* **TASK BRIEF**
Down to the last word, output the records below, skipping any images.

* **Camera intrinsics data**
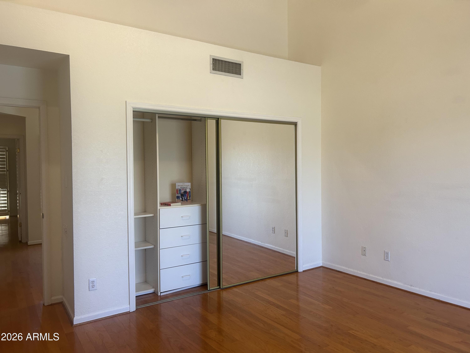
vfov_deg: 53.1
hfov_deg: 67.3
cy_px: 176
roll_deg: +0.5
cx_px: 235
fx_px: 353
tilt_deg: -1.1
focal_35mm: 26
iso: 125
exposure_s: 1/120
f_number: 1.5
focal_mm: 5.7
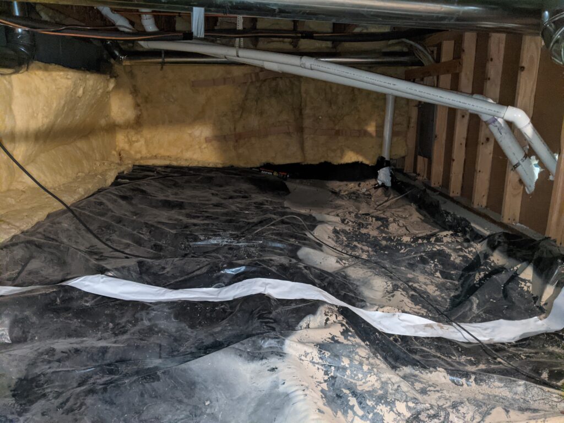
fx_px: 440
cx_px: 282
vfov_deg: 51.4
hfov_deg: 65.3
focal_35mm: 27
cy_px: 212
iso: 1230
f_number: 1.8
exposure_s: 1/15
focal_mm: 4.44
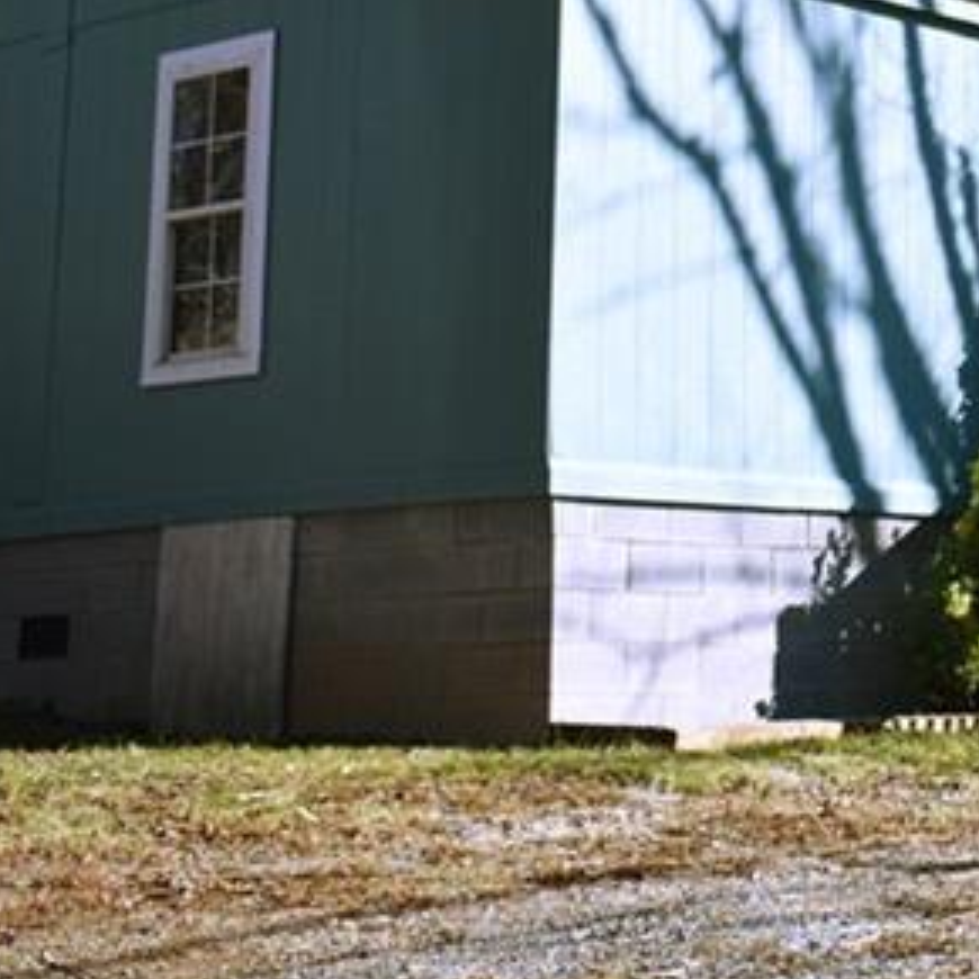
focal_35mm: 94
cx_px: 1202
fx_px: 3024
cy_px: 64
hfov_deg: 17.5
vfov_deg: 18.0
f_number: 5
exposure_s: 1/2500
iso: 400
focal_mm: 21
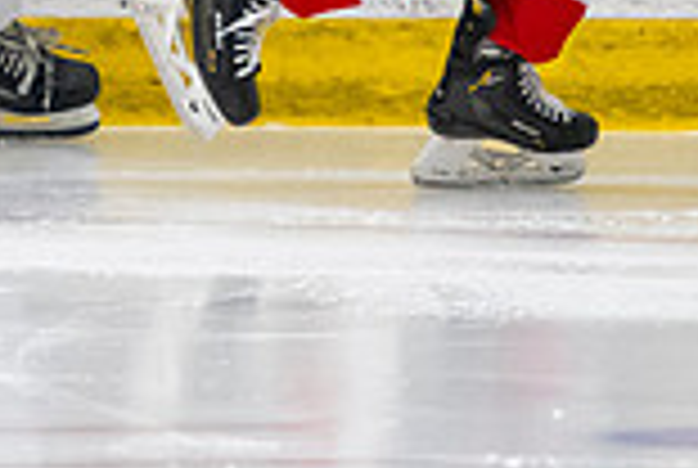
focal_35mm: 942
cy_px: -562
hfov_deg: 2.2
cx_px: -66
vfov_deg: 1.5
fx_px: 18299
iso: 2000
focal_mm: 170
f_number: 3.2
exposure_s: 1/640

* **SOLUTION**
vfov_deg: 53.1
hfov_deg: 67.3
cy_px: 176
roll_deg: +0.5
cx_px: 235
fx_px: 353
tilt_deg: -1.1
focal_35mm: 26
iso: 125
exposure_s: 1/120
f_number: 1.5
focal_mm: 5.7
fx_px: 440
cx_px: 282
vfov_deg: 51.4
hfov_deg: 65.3
focal_35mm: 27
cy_px: 212
iso: 1230
f_number: 1.8
exposure_s: 1/15
focal_mm: 4.44
focal_35mm: 94
cx_px: 1202
fx_px: 3024
cy_px: 64
hfov_deg: 17.5
vfov_deg: 18.0
f_number: 5
exposure_s: 1/2500
iso: 400
focal_mm: 21
focal_35mm: 942
cy_px: -562
hfov_deg: 2.2
cx_px: -66
vfov_deg: 1.5
fx_px: 18299
iso: 2000
focal_mm: 170
f_number: 3.2
exposure_s: 1/640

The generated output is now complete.